I agree with your statements about programmer perception, esp. when option 14 is still available in PDM for ILE programs.

Now although I can see your point about putting source member information in an ILE executable, I think it also adds a certain level of confusion - namely, in one circumstance (1 module) you have that information, in the other circumstance (> 1 module) you probably don't.

So what do you do to get that information using APIs? Does the ILE API for getting program information - does that have to check multiple places, depending on the number of constituent modules?

For me, that would not fly very well.

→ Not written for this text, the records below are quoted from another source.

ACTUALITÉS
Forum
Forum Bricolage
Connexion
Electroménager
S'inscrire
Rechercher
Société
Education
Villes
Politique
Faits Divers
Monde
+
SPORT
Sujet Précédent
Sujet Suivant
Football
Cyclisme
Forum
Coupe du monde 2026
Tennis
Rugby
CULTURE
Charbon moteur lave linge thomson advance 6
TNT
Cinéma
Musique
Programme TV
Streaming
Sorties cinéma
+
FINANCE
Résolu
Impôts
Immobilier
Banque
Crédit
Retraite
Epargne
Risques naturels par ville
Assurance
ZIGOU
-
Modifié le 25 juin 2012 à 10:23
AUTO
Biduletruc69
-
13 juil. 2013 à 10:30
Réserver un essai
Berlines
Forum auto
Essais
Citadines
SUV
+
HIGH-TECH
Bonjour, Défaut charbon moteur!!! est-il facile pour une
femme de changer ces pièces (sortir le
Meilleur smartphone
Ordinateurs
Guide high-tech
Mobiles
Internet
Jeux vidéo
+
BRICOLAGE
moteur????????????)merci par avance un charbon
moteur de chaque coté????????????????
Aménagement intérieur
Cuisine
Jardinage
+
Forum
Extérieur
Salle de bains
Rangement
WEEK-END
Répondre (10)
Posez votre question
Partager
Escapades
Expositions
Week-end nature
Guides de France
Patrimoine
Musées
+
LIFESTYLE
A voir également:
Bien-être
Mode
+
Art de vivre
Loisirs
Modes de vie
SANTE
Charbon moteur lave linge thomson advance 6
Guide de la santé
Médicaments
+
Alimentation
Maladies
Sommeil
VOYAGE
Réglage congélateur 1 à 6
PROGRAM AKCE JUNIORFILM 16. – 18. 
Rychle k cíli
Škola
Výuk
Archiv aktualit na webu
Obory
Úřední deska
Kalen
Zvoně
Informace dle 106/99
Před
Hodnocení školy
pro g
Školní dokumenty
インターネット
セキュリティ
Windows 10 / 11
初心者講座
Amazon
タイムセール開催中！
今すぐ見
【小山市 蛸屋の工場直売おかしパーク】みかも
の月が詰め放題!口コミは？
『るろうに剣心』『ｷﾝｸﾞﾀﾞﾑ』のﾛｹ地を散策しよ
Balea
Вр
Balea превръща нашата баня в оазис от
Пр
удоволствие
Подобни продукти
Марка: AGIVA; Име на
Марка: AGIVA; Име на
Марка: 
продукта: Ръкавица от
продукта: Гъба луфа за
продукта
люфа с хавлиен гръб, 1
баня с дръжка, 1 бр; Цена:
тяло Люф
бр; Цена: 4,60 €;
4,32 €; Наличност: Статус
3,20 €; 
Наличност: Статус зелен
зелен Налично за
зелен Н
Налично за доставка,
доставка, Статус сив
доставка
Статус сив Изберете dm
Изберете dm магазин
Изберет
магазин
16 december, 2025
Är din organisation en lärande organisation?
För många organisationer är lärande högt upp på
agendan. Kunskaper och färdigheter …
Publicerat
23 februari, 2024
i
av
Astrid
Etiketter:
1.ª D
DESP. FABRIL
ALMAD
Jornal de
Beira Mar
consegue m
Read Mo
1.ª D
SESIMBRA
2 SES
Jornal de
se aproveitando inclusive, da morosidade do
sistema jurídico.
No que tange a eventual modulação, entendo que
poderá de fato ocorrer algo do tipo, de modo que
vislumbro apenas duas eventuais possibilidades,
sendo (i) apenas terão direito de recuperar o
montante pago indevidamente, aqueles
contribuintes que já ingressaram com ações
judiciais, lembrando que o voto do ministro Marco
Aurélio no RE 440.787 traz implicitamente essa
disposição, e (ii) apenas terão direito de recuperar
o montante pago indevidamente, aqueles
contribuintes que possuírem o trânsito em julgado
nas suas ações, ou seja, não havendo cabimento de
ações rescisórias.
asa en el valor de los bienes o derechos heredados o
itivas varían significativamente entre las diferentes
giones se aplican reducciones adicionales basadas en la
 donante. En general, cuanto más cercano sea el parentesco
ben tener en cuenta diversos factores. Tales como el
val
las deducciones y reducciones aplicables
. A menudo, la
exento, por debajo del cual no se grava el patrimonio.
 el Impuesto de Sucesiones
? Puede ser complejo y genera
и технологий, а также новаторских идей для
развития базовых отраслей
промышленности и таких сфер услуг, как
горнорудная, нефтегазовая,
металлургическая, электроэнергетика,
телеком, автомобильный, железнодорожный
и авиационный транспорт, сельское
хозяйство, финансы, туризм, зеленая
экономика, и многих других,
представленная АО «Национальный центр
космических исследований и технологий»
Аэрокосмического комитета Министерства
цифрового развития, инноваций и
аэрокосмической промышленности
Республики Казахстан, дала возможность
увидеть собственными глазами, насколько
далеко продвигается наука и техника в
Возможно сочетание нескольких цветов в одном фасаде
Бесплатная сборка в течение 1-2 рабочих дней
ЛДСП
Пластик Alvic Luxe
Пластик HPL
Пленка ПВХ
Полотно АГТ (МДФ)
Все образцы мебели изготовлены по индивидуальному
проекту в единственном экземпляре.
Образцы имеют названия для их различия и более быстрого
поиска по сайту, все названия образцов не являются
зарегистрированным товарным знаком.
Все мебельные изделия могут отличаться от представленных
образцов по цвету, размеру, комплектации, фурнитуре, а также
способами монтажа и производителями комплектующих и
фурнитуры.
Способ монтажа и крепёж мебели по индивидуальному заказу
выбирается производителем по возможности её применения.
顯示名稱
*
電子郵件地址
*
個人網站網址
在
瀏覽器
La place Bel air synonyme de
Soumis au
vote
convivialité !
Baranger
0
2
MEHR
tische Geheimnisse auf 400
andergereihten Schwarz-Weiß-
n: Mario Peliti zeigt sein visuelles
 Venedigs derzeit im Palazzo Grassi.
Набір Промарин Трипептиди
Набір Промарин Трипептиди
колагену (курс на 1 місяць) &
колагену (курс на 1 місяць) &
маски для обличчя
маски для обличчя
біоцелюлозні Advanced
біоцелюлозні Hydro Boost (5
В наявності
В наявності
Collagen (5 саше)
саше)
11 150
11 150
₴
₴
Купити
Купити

Still, to each his own.

Cheers
Vern

On 2/14/2014 4:40 PM, CRPence wrote:
On 14-Feb-2014 13:54 -0800, rob@xxxxxxxxx wrote:
Nothing has changed in the 10-15 years of it doing this.
What amazes me is that there are still OPM programs out there that
people can still do DSPOBJD on and see source file information.
What's so amazing about that? Those OPM program were created
directly from, a compile of, a specific source member.

<<SNIP>>

In this service program
Service program . . . . . . . . . . . . : SRVPGM
Library . . . . . . . . . . . . . . . : ROUTINES
Creation
Module Library Attribute Date
SRVPGM CRAIGS RPGLE 09/17/12
DATEMODULE DEV CLLE 12/29/13
IFSMODULE DEV RPGLE 05/14/11

What date and source file should appear on a DSPOBJD?

Don't think CRTBNDRPG. Instead, think CRTRPGMOD and CRTPGM.
CRTPGM PGM(MYPGM) MODULE(SRVPGM DATEMODULE IFSMODULE)
Sure. But even knowing that does not negate a perception that a
CRTBNDRPG is effectively identical to the CRTRPGPGM, from the OPM
perspective noted above; i.e. that the program was created directly
from, a compile of, a specific source member.

The issue essentially is an equivalent to the "letter of the law" vs
the "spirit of the law". Just like CRTDUPOBJ creates a NEWOBJ, the
former perspective could demand a new creation-date, but argued
according only to the latter perspective the "duplicate" might just as
well have maintained the original creation-date. One might similarly
argue that the bound ILE compiled object [that named just a specific
source member] might just as well have maintained the
created-from-source information regardless of actual
design\implementation whereby the actual *PGM object is created without
any actual source... such that it was only the intermediate module that
was created with source.

To a programmer operating with that not-so-unrealistic notion of what
transpired with CRTBNDRPG, knowing that the program object was created
instead via CRTPGM binding to various service programs like QNRXIE and
QLEAWI is moot. To that programmer, intuitively, that specific source
member should be reflected in the source attributes of the object
description, because that was the only "source file.mbr" input on the
CRTBNDRPG CL request.

I solved that dilemma for myself [because I had been of that mindset
originally], by adding the information to the object using the QLICOBJD
API. For a period of time each of my CRTBNDCL, CRTBNDRPG, and
CRTSQLRPGI requests for creating bound CLLE (ILE CLP), RPGLE, and
SQLRPGLE program objects were invoked with a single PDM option BP that
followed up a successful compilation with an update of the source
information. Again the command change exit [with QCARPLCM API] could be
used to effect similar, globally, if desired.